Every Tuesday, Torontoist scours record store shelves in search of the city’s most notable new releases and brings you the best or sometimes just the biggest of what we’ve heard in Sound Advice.


Much has been made of the just barely out-of-adolescence make-up of of the majority of the members of Toronto’s Modern Superstitions. On their attitudinal new EP, the childhood friends capitalize on the fire of youth without resorting to pastiche to achieve a sound far older than their ages.
All The Things We’ve Been Told is a fast-hitting mix of Motown swagger and Pretenders spirit that takes no time at all to establish its strategy. From the amped-up beat of opener “Go Between” (streaming to the right) and the intricate guitar and bass interplay, it’s a wonderfully jacked new wave intro for singer Nyssa Rosaleen’s straightforwardly sweet vocals, which themselves waste no time showing off their duality; as the song launches into the chorus, Rosaleen dips into a scratchy, throaty growl that never outdoes itself as more than a subtle little snap in the surface.

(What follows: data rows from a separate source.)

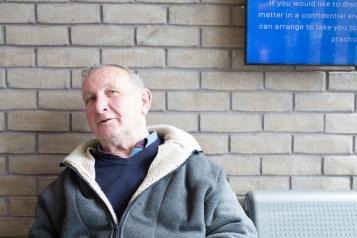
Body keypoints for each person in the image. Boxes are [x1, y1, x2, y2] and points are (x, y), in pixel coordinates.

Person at [30, 65, 258, 237]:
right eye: (90, 99)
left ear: (144, 101)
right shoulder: (66, 186)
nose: (99, 106)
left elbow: (238, 232)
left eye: (112, 92)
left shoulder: (197, 172)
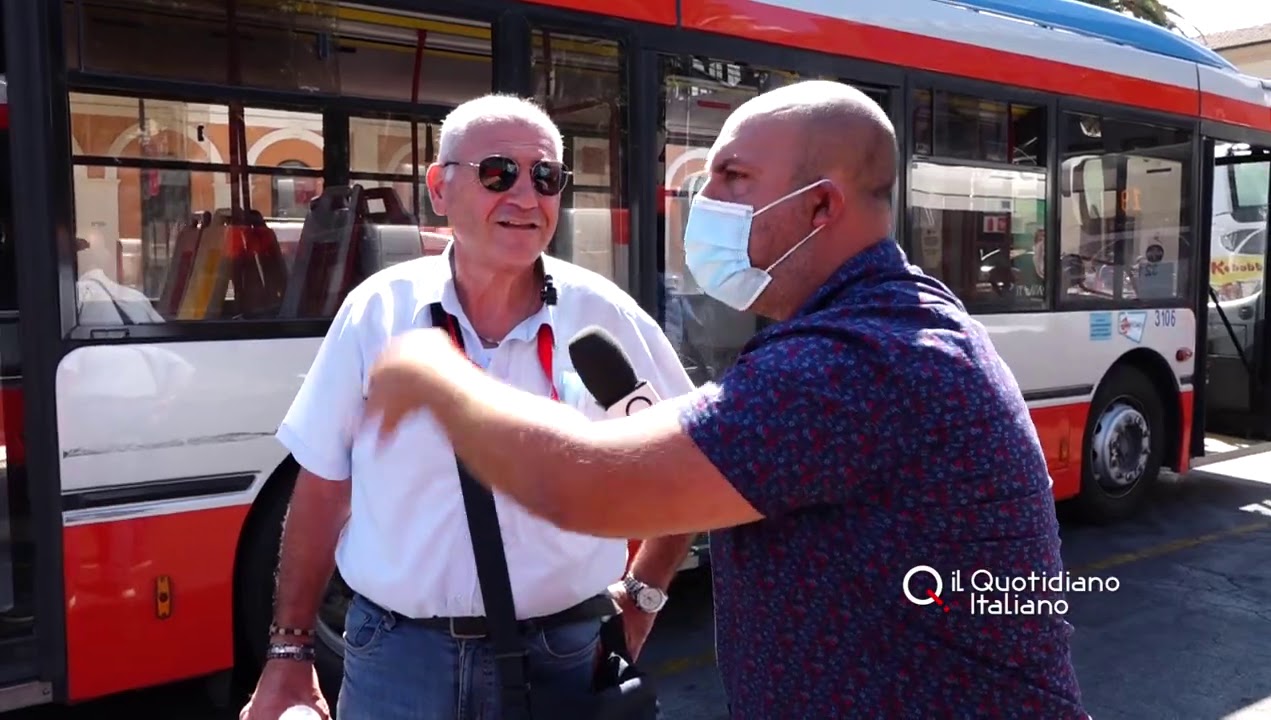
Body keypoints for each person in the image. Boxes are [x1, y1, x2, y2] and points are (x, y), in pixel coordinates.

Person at [361, 80, 1091, 718]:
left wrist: (436, 372)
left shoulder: (852, 362)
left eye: (734, 177)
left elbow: (589, 487)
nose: (704, 201)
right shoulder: (874, 325)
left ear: (820, 207)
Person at [240, 93, 697, 720]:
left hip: (563, 658)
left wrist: (643, 595)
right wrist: (289, 650)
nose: (524, 197)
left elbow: (688, 469)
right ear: (439, 187)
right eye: (497, 173)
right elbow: (322, 486)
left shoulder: (605, 316)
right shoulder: (379, 311)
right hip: (397, 661)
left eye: (544, 177)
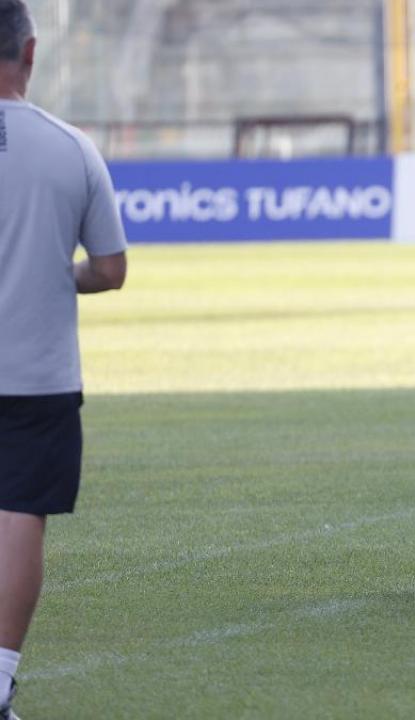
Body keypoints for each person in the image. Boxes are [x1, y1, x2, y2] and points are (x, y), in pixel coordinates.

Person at [0, 2, 128, 717]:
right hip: (36, 372)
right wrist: (57, 272)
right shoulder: (72, 146)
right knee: (19, 516)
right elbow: (109, 269)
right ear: (30, 51)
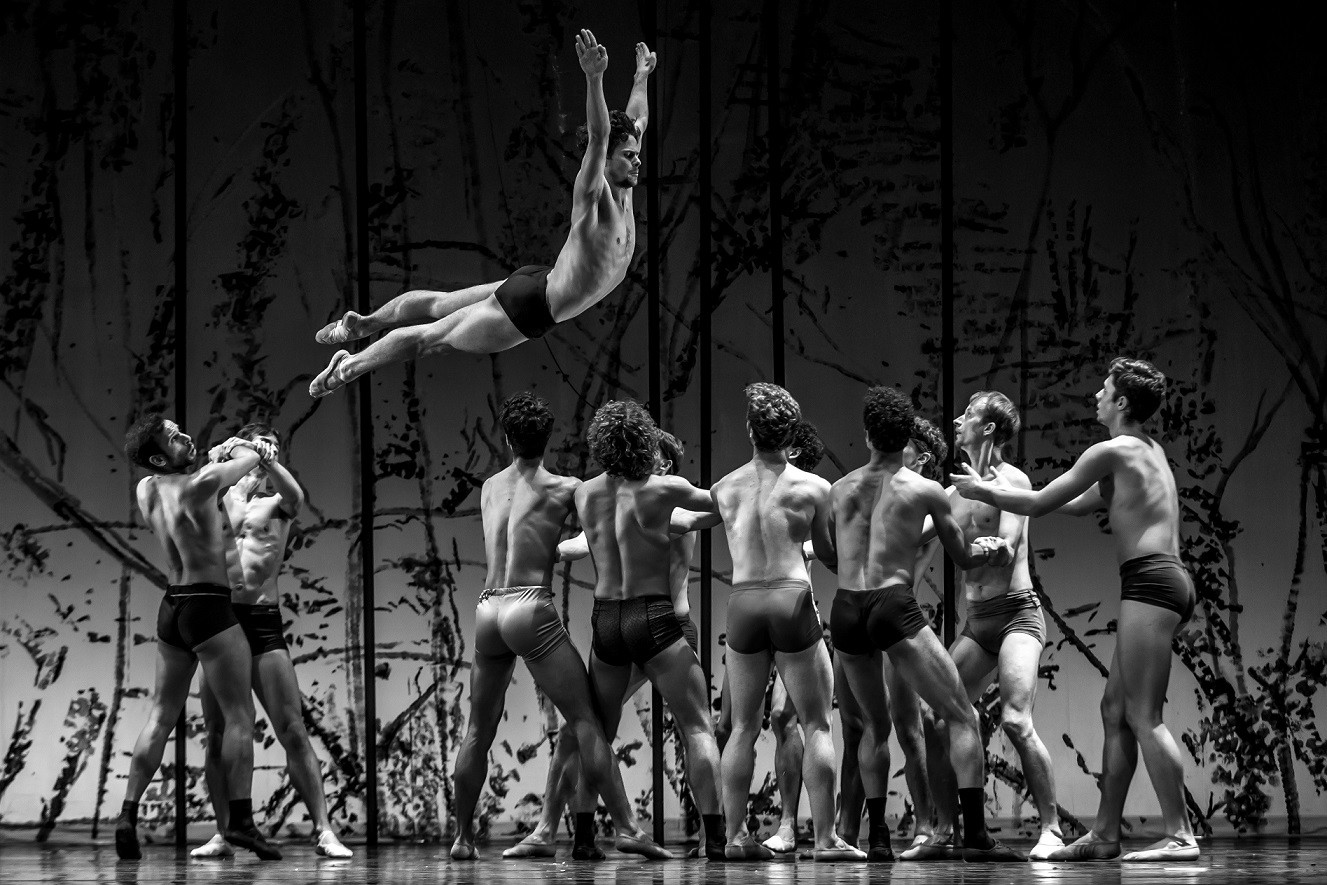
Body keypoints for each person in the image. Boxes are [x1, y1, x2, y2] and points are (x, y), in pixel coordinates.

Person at [309, 31, 655, 397]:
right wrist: (594, 78)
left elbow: (639, 117)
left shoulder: (625, 183)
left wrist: (641, 77)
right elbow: (599, 136)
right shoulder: (594, 194)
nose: (637, 161)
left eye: (636, 154)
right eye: (628, 156)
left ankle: (364, 324)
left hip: (539, 280)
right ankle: (346, 367)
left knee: (439, 304)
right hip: (534, 307)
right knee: (430, 338)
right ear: (604, 161)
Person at [952, 358, 1199, 863]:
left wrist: (984, 490)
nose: (1096, 396)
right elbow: (1073, 502)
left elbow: (1040, 503)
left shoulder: (1112, 449)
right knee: (1115, 711)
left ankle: (1180, 835)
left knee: (1143, 716)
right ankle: (1105, 834)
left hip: (1152, 583)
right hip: (1159, 582)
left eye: (1104, 390)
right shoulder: (1142, 452)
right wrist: (1008, 490)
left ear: (1122, 402)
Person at [447, 393, 669, 861]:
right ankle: (628, 827)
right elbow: (604, 521)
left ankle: (463, 839)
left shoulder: (489, 487)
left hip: (488, 608)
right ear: (547, 439)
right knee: (586, 719)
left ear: (507, 438)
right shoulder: (566, 488)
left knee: (477, 731)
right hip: (530, 606)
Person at [829, 386, 1021, 862]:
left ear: (868, 435)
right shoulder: (925, 490)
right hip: (893, 604)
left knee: (873, 727)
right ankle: (975, 836)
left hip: (847, 608)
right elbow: (962, 556)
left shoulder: (838, 488)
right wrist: (987, 550)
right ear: (905, 439)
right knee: (960, 715)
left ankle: (877, 838)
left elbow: (832, 555)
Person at [506, 430, 699, 859]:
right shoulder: (631, 501)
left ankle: (714, 837)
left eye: (650, 457)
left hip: (668, 627)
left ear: (666, 465)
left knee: (695, 730)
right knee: (585, 725)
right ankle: (567, 834)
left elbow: (689, 517)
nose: (640, 463)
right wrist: (543, 547)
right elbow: (580, 543)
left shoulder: (670, 502)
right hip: (630, 626)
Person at [691, 386, 862, 861]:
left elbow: (691, 521)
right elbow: (826, 554)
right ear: (791, 435)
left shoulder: (724, 487)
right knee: (817, 724)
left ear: (750, 430)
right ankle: (825, 840)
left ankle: (734, 838)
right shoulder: (814, 487)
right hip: (791, 598)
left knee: (742, 727)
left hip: (743, 602)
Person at [116, 416, 280, 861]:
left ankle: (127, 814)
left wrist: (216, 455)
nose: (186, 437)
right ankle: (241, 822)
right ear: (158, 458)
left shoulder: (146, 489)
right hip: (209, 606)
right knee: (239, 715)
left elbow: (218, 470)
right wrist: (234, 445)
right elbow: (251, 456)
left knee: (161, 714)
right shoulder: (202, 484)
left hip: (172, 607)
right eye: (174, 438)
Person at [574, 400, 728, 860]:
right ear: (644, 441)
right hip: (654, 616)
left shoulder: (584, 493)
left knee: (597, 728)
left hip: (606, 619)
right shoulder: (665, 489)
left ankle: (583, 838)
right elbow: (724, 505)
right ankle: (717, 842)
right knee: (697, 727)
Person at [191, 424, 353, 860]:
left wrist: (267, 458)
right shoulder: (218, 497)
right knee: (216, 733)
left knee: (292, 728)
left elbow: (297, 496)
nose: (267, 456)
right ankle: (224, 832)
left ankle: (324, 830)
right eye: (262, 448)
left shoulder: (277, 503)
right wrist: (224, 455)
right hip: (221, 620)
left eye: (274, 450)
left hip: (262, 620)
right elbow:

This is used to even better effect on “Visions of You,” where the sparse, sort of dark bass-driven verses belie the chorus. What starts as an “ooh-ahh” whisper quickly (thankfully) turns into a satisfying punk-worthy anthem, with everything but those vocals once again all but hiding in the background. If there was one moment on this EP where a little more, shamelessly bigger guitar feels like it’s missing, it would be here. Otherwise, the lines are kept minimal and clean, lead and rhythm nearly indistinguishable, instead weaving themselves all Talking Heads–like into a bigger part of the whole sound.
Kudos must be given to the producer Patrick Pentland (of Sloan fame), who keeps this sound very consistent and focused and also probably had something to do with the tiny country-pop lean in “Everything Is Not Mine,” not altogether different than some of his own quieter pop ballads from Sloan’s catalogue.
The combo power-pop progressions and post-punk angles of “Beck and Call,” a standout on the EP, highlight that these flavours, while decidedly intentional, are also expertly restrained, something that can be said about All The Things We’ve Been Told—and the young band—as a whole.